Quantitative Marketing Is Ahead, Because Qualitative Is Hard. Guess Where’s Bigger Opportunities? (JTBD)

Quantitative Marketing Is Ahead, Because Qualitative Is Hard. Guess Where’s Bigger Opportunities? (JTBD)

I recently understood that qualitative study of your customer can be powerful for your marketing and product development. I also saw why it’s so few people do it. Because it’s hard and requires different skillset.

JTBD Practitioners

Some time ago I tried to learn about Jobs To Be Done (JTBD) framework. Unfortunately I hit rocks with the vague descriptions and few good materials available. Suffice to say that after many years this method doesn’t even have it’s own Wikipedia article…? (so it doesn’t exist, right?) There’s this fame of the method being powerful but no good place to learn it.

Last week I met a practitioner with some successes in using JTBD. Listening to his presentation and talking to him I realised why it’s so hard. Because it involves doing interviews with clients. Recording their private and sometimes intimate thoughts and actions. It requires intuition, sensitivity, empathy and knowledge of human nature.

Analytical approach

Compare that with the world of online analytics. The whole user tracking, click-through rates, conversion rates, time spent on pages, funnel dropout and such. None of these requires the difficult work of sitting with someone face-to-face and trying to understand them.

This is the reason why all the analytical tools are so well developed. Starting from Google Analytics, through AdWords up to Unbounce landing pages and million others. That’s because they’re easy to roll out. The data is there and we can play with it from behind our screen. There’s also plenty of tech an analytical talent involved in building those tools. Those are the skills abundantly available in the world of online technology. So you have this kind of environment: data -> analytical skills & mindset -> analytical tools.

The reason for all the A/B testing and experiments is that we don’t know what will work. We don’t know our users and we try to figure it out by putting something in front of them and observing what will happen. It’s like throwing a bunch of stuff against a wall and seeing what sticks.

Humanistic approach

In the qualitative approach you set out to discover something by talking to a group of users or clients. Then you go out and do interviews with them, follow them in their daily life, offices and homes. This results in a lot of data that’s seemingly random. You have a small sample and information all over the place. This is why you need to interpret that, build connections, fill the gaps in what they don’t say or show. Sometimes it requires a lot of sensitivity for even the tiniest clues. You observe the body language and energy they show when talking about something. All the while you need to be cautious not to over interpret what’s happening and not to see what you want to see.

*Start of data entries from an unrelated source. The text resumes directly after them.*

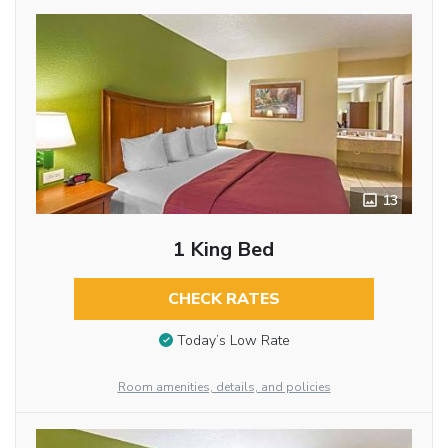
13
1 King Bed
CHECK RATES
Today’s Low Rate
Room amenities, details, and policies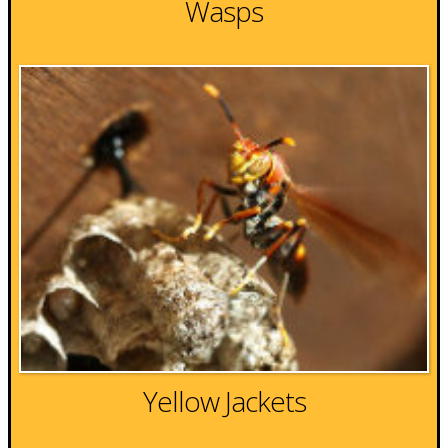
Wasps
Yellow Jackets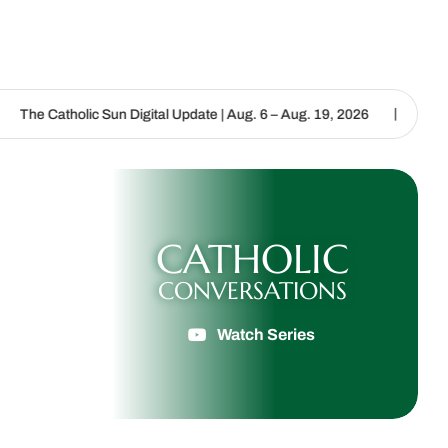
|
Sun Digital Update | Aug. 6 – Aug. 19, 2026
We are called to proc
CATHOLIC
CONVERSATIONS
Watch Series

This is the kind of work that’s best done by people with background in anthropology, psychology and human sciences. Those are not the kind of skills one easily finds (or appreciates) in the tech community. I would go as far as saying that those sets of skills are mutually exclusive. I never met someone who’s very good in crunching numbers and gaining insights from statistical data, while being an empathetic and intuition-driven humanist. Perhaps they exist, but I haven’t seen them.

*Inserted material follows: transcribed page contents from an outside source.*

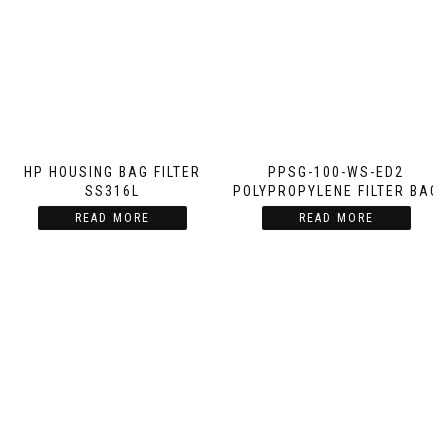
HP HOUSING BAG FILTER
PPSG-100-WS-ED2
SS316L
POLYPROPYLENE FILTER BAG
READ MORE
READ MORE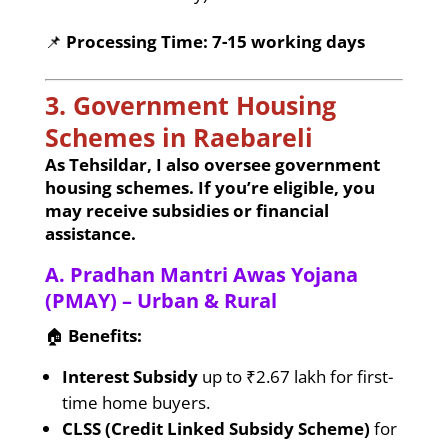
📌
Processing Time:
7-15 working days
3. Government Housing
Schemes in Raebareli
As Tehsildar, I also oversee government
housing schemes. If you’re eligible, you
may receive subsidies or financial
assistance.
A. Pradhan Mantri Awas Yojana
(PMAY) – Urban & Rural
🏠
Benefits:
Interest Subsidy
up to ₹2.67 lakh for first-
time home buyers.
CLSS (Credit Linked Subsidy Scheme)
for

In the end the analytical approach and qualitative approach are trying to discover the same: what works. We are trying to build products and messages that will resonate with people. The quantitative, analytical approach does it through lots of experiments, done on big numbers of users. The qualitative approach of JTBD and others does a few experiments compared to the data-driven approach. What you end up with is obviously different in both approaches.

The JTBD practitioner I met told a story of one user. He interviewed a woman who was using a food delivery website. Upon closer examination it turned out that the reason she was doing it was because she didn’t want her kids to see her in the kitchen all the time. Now that’s something you’ll never find out by looking into Google Analytics or even Kiss Metrics. Knowing that motivation you can shape your messaging and product to appeal to those deep anxieties and ambitions of her and similar people.

So the qualitative research environment is as follows: interviews -> humanistic skills & mindset -> deep insights.

Opportunity: don’t go the easy path

An interesting consequence of that is that there has been a lot more done in the are of data analysis. The tools are very advanced, methods described and the data crunchers experienced. Now the “soft” approach is much more vague and hard to apply, so it’s not as explored by technology people. Insights you gain examining users directly are much more powerful. You can discover deep insecurities, motivations and hidden goals. After all marketing and purchasing decisions is something irrational and hidden even from the buyers’ own awareness.

When you compete on data-driven approach you are competing with a lot of people who do the same. They use the readily-available tools and try similar experiments to yours. When you go deep you can build knowledge which will be your competitive advantage. There’s fewer people trying and you can discover different things than they do. This way you build your unique knowledge that will give you an edge against your competitors.

In all of that I’m biased toward the qualitative, humanistic approach. Perhaps it’s because I admittedly don’t like crunching numbers. Or perhaps because I want to see people in users and not traffic or eyeballs. Now I need to go and use it in practice.